The 400 Mile-An-Hour Fly
By Reid Stell

Shortly before takeoff on my way to Philadelphia and a series of business meetings, not unlike any number of meetings of which lately my professional life seems to consist, I was visited by a fly. It liked me, I could tell. And he was carrying a message.

Had he followed me? I presumed he was on his way to Chicago (where I would make my connection) to visit distant relatives perhaps, or just to put some distance between himself and the all-too-familiar dumpsters and dog piles of the Emerald City (nee The Jet City, nee the Queen City, nee whatever they called Seattle before that).

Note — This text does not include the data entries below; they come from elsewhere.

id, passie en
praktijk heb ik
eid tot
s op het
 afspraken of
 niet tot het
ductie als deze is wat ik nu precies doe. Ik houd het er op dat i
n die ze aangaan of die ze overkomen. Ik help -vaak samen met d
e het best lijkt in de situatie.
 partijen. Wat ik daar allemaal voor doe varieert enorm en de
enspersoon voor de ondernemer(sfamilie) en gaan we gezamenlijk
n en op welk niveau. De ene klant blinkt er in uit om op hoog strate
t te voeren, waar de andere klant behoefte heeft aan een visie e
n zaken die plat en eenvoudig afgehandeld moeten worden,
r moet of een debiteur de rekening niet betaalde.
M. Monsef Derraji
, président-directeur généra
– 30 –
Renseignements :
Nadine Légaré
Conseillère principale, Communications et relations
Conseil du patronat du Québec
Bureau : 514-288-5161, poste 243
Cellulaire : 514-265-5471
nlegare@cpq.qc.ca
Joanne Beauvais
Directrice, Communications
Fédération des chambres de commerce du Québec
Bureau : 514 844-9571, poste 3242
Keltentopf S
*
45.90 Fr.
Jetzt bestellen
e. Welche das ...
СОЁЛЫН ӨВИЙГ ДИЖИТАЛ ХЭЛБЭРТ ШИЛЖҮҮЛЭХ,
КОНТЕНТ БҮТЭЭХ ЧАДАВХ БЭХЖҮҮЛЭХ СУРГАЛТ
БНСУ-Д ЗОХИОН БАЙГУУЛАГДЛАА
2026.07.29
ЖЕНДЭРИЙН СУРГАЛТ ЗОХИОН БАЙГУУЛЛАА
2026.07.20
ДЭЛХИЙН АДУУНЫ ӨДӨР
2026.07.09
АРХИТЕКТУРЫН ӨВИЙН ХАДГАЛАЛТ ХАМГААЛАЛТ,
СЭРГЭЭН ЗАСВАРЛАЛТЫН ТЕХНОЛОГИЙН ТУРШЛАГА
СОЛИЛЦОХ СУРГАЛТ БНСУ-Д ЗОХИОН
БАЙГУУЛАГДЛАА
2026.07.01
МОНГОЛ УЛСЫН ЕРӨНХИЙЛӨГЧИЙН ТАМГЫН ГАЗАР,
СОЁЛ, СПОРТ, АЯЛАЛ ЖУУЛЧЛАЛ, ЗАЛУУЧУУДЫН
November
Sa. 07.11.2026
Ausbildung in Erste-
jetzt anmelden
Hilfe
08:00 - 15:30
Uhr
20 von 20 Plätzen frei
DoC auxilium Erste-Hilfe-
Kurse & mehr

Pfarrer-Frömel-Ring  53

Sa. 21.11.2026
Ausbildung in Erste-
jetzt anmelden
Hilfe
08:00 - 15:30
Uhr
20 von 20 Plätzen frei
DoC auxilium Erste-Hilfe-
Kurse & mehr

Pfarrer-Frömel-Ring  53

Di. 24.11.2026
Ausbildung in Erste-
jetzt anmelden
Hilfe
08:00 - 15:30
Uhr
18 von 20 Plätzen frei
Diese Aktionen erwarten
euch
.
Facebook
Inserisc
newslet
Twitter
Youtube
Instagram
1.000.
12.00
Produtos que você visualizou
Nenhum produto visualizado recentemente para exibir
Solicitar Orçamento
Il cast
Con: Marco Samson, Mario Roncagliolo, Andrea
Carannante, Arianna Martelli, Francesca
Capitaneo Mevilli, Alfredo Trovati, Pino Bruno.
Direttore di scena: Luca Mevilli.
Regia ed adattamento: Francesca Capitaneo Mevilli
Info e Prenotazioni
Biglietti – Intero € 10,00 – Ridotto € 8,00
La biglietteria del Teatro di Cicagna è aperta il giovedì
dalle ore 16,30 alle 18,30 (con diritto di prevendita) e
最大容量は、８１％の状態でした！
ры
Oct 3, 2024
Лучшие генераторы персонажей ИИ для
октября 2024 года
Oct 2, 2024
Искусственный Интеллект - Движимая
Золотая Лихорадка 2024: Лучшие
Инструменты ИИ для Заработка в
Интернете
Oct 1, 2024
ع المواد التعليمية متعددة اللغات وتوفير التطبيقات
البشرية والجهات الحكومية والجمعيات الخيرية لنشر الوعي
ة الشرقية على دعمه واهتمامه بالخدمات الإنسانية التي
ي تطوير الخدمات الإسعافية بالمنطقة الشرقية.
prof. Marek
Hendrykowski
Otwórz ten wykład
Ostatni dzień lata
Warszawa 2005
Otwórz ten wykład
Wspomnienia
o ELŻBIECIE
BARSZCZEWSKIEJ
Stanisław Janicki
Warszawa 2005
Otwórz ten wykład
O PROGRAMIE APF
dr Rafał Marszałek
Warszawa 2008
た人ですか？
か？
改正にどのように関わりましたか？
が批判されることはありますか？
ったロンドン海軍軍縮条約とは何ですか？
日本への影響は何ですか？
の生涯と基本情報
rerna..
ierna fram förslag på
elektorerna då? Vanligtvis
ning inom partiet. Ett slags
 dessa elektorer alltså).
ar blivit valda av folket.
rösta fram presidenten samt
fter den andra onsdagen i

He reminded me of me. The me of a few years ago, less tied down, less established, less polite: the me of my 20s. Wanting, needing to run, to hide; but mostly to see the rest, or die trying. For flies live only a few days, and lengthy delays in leaving the nest-- or the compost pile or the suburban rambler as the case may be-- are bound to spoil the adventure of a lifetime before it starts.

He checked in on me often during the flight, prompting me to remain aware that I was not sitting in a chair, but a seat-- headed away... leaving "here" at a high rate, bound for none other than the glorious land of "there." (His persistent, little buzz assured me my meetings wouldn't last all day and all night.) The world lay before us waiting to be discovered, as usual. Would he follow me off the plane when we landed? Or would he stay aboard and continue on to Frankfurt, the 737's final destination, and really make a grand excursion out of it?

In the Old Country, he would've been a celebrity. After all, how many European house flies meet an American cousin who's flown over for the day? It may have even been possible for him to catch a return flight before his cosmic ticket expired, and bring home exotic tales of savory feasts at sunny bratwurst stands, all-night frolics in puddles of strong beer, leisurely baths in stagnant motes in the shadow of moldy castles. Activities perhaps not so different than what he could have found in the Windy City, and yet so foreign, so "there."

The briefcase toting ex-counterculturalist in me envied that insect's short, full, clear-cut life; and the lusty horizons spread before his compound eyes. And I vowed to remember, at least until some other would-be pest materializes and declares himself my spirit guide, that this life is transitory and it's the transitions from place to place and from time to time, and not the safe routines, that make it worth the trip.